Mark Bradford presented on the first day of CIMAM with "Arts Education and the Potential for Impact," discussing the history, impact, and essential role of developing sustainable relationships through agreements and listening. He emphasized that effective change cannot occur without truly listening to the community's needs and the desires of those involved in the projects. In this sense, creating safe spaces for work and listening is fundamental to implementing a project that considers education and community work. As part of the conference tours, we had the opportunity to visit Art + Practice, a space co-founded by Bradford in Leimert Park, South Los Angeles, on the third day of CIMAM.

Bradford also talked about how artists play a crucial role in challenging institutional conventions. Edgar Calel, an artist based in Guatemala, presented his work on the third day, reflecting on the possibilities of existence in the circuit in ethical alignment with their spirituality, community, and ancestry. Calel presented his work as a case that institutionalizes in fairs, collections, and museums as exceptions but with the potential to rethink these systems from more sustainable ancestral perspectives in relation to nature and ecology.

On the second day, Zita Cobb discussed the importance of considering place and how culture is the human response to that place. In her talk "Fogo Island: The Possibility of a Place," Cobb, an eighth-generation Fogo Islander, presented Shorefast (Ottawa / Joe Batt's Arm, Canada), where she reflected on how the history and way of life of her ancestors inspired her current practices and how the pursuit of sustainability involves an inclusive and creative effort to find an innovative, dignified, and sustainable way of life. She also highlighted how implemented systems have evolved as if place did not matter, leading to the failure of economies, communities, and cultures.

I find especially symbolic that the words "potential" and "possibility" appear in the titles of Cobb's and Bradford's talks, both focused on practices related to people and communities, their histories, and their desires. Perhaps the path to effective change lies in people, individually or collectively. Institutions must seek to create safe spaces with responsibility, ethics, knowledge, and care for interpersonal relationships for the creation of sustainable solutions on different scales.

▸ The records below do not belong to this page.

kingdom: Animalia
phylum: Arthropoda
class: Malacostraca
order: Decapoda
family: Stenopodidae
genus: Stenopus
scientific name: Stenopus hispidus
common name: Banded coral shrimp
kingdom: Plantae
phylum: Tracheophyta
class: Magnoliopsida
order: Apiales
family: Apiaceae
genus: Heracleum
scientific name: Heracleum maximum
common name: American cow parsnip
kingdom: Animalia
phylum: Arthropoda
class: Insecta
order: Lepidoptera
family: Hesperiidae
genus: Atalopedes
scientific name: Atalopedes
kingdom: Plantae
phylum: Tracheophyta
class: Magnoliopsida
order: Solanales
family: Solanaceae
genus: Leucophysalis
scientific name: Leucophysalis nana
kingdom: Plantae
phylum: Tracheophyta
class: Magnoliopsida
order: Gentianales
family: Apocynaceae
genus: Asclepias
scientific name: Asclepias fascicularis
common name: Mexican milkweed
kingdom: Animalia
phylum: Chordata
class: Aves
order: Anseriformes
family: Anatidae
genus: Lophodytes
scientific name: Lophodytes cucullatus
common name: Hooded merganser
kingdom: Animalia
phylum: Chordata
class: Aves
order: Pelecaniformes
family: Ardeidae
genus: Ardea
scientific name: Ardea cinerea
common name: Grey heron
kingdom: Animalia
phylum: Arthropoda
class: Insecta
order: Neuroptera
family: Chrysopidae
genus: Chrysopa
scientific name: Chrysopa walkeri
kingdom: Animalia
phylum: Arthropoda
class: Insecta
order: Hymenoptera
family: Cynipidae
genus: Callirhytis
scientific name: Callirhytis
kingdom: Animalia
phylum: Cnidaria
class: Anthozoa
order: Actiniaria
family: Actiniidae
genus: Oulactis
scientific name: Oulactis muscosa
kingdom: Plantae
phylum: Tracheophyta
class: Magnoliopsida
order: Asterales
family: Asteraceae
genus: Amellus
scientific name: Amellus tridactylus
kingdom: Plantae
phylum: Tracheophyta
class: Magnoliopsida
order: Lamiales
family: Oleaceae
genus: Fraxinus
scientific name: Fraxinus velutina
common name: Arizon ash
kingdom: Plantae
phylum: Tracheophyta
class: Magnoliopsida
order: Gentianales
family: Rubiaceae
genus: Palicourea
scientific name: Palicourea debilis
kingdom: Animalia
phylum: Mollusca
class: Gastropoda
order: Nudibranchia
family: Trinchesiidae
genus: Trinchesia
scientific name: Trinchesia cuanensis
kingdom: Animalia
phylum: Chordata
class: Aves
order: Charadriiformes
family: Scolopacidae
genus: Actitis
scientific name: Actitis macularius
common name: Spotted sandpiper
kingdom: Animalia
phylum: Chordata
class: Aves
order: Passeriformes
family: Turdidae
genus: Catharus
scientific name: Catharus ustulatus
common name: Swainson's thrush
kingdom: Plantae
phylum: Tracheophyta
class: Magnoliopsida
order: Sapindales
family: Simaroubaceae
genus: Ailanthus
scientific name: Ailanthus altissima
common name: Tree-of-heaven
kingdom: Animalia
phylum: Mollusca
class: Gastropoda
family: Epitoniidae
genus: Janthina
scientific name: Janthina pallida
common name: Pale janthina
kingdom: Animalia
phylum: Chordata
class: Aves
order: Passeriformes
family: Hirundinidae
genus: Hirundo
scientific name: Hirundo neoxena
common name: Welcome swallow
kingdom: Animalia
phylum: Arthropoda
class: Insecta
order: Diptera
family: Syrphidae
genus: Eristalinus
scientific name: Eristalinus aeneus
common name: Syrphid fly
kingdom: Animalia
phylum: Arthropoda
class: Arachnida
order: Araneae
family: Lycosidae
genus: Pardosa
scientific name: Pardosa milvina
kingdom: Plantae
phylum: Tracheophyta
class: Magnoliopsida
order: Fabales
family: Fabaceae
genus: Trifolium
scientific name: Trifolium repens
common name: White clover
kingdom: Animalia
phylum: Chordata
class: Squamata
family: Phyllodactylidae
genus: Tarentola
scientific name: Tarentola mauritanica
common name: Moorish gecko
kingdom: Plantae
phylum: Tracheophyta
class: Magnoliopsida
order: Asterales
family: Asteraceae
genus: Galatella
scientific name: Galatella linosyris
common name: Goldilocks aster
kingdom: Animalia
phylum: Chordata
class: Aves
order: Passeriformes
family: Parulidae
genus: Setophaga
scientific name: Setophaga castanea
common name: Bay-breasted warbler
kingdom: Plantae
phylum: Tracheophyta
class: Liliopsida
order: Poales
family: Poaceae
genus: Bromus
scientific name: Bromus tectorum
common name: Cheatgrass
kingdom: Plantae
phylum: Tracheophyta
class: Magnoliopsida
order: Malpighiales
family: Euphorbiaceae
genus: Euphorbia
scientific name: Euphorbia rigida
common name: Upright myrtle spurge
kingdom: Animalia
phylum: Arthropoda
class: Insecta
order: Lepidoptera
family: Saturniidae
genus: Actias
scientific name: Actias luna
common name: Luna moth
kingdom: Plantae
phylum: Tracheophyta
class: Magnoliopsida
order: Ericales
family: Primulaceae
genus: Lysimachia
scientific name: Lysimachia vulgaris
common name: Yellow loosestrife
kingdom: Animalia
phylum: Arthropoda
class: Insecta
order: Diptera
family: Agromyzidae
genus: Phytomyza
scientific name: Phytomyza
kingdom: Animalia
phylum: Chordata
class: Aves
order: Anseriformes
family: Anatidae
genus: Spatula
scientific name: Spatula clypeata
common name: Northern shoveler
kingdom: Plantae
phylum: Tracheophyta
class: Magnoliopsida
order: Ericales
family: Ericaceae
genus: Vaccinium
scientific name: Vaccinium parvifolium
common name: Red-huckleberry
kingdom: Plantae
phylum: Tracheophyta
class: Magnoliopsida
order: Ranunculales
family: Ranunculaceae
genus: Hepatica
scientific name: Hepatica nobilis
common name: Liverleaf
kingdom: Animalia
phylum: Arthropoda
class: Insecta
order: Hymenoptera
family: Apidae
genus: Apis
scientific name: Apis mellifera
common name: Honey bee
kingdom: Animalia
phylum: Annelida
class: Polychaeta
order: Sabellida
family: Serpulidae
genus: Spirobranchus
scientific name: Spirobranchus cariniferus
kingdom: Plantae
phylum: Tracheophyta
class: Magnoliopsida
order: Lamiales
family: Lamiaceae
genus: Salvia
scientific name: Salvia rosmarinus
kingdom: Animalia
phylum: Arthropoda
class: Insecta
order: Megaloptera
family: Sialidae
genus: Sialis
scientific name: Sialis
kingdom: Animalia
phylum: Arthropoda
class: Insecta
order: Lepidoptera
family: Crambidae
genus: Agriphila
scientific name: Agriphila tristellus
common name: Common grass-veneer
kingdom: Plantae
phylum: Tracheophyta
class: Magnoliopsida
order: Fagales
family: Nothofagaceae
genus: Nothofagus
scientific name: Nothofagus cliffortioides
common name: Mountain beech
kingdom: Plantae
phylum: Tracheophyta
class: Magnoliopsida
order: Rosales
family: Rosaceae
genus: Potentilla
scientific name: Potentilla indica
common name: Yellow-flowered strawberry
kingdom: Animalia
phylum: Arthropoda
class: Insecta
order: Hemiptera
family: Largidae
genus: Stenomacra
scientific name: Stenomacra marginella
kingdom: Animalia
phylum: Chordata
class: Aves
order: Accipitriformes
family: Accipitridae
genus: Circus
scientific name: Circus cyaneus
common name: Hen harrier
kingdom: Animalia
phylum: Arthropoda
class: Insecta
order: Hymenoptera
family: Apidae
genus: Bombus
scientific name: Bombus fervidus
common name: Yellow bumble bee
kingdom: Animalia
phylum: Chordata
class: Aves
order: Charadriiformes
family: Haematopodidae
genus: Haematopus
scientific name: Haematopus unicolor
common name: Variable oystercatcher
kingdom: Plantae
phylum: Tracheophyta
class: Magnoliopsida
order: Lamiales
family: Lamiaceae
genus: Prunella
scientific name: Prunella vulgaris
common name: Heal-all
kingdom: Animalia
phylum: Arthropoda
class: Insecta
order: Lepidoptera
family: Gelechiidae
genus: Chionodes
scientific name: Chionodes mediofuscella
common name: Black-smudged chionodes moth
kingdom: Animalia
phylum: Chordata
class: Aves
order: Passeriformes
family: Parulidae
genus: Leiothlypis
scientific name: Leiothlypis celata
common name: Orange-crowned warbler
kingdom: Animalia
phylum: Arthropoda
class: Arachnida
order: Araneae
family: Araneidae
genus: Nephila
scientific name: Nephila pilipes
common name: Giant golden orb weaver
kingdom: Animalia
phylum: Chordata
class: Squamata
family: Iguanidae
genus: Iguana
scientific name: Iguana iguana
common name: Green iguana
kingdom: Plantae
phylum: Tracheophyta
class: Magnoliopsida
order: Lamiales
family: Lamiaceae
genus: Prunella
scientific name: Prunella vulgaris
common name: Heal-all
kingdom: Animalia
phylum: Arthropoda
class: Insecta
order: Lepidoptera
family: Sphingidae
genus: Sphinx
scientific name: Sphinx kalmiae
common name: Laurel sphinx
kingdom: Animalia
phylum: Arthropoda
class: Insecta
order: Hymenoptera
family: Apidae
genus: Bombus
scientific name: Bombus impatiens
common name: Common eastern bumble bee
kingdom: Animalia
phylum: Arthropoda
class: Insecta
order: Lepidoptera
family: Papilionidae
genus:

Thus, it is essential that sustainability initiatives are thought out and implemented inclusively, encompassing both the needs of local communities and the particularities of each cultural and economic context, and not imposed based on pre-existing policies that do not apply to the specificities of the locations. By integrating these practices, art institutions not only contribute to environmental preservation but also strengthen their role as agents of social and cultural transformation.


Biography

Douglas de Freitas Santos (b. 1986) is an art curator and researcher. Curatorial Coordinator at the Inhotim Institute, Belo Horizonte, where he is responsible for executing the artistic program, he co-curates exhibitions such as Abdias Nascimento and the Black Art Museum (2021-2024), Pipilotti Rist (opening in October 2024), and Rivane Neuenschwander (opening in October 2024), among others.

From 2011 to 2019, he was curator at the Museu da Cidade de São Paulo (Municipal Department of Culture), where he curated the performance by Maurício Ianês, the installations by Tatiana Blass, Lucia Koch, Iran do Espírito Santo, Felipe Cohen, Laura Belém, Sara Ramo and Vanderlei Lopes at Capela do Morumbi; the retrospective exhibitions Guerra do Tempo (War of Time), by Marilá Dardot; Arte à Mão Armada (Armed Art), by Carmela Gross; and Allegro, by Guto Lacaz, at Chácara Lane.

In 2018, he held the exhibition “Morumbi Caxingui Butantã” with installations by Cinthia Marcelle, Matheus Rocha Pitta and Marcius Galan, who occupied Casa do Bandeirante, Casa do Sertanista and Capela do Morumbi respectively. He was selected as curator for the 2011 Paço das Artes Projects Season; winner of the 2014 and 2016 PROAC Visual Arts Award; the 2015 Edital Amplificadores de Artes Visuais do Recife; and the 2013 Funarte Contemporary Art Award, at the Sala Nordeste de Artes Visuais, in Recife. In 2017, he organized the monographic book of Carmela Gross by the Cobogó publishing house.

Douglas de Freitas Santos, Curatorial Coordinator, Instituto Inhotim, Belo Horizonte, Brazil, has been awarded by the Getty Foundation, Los Angeles.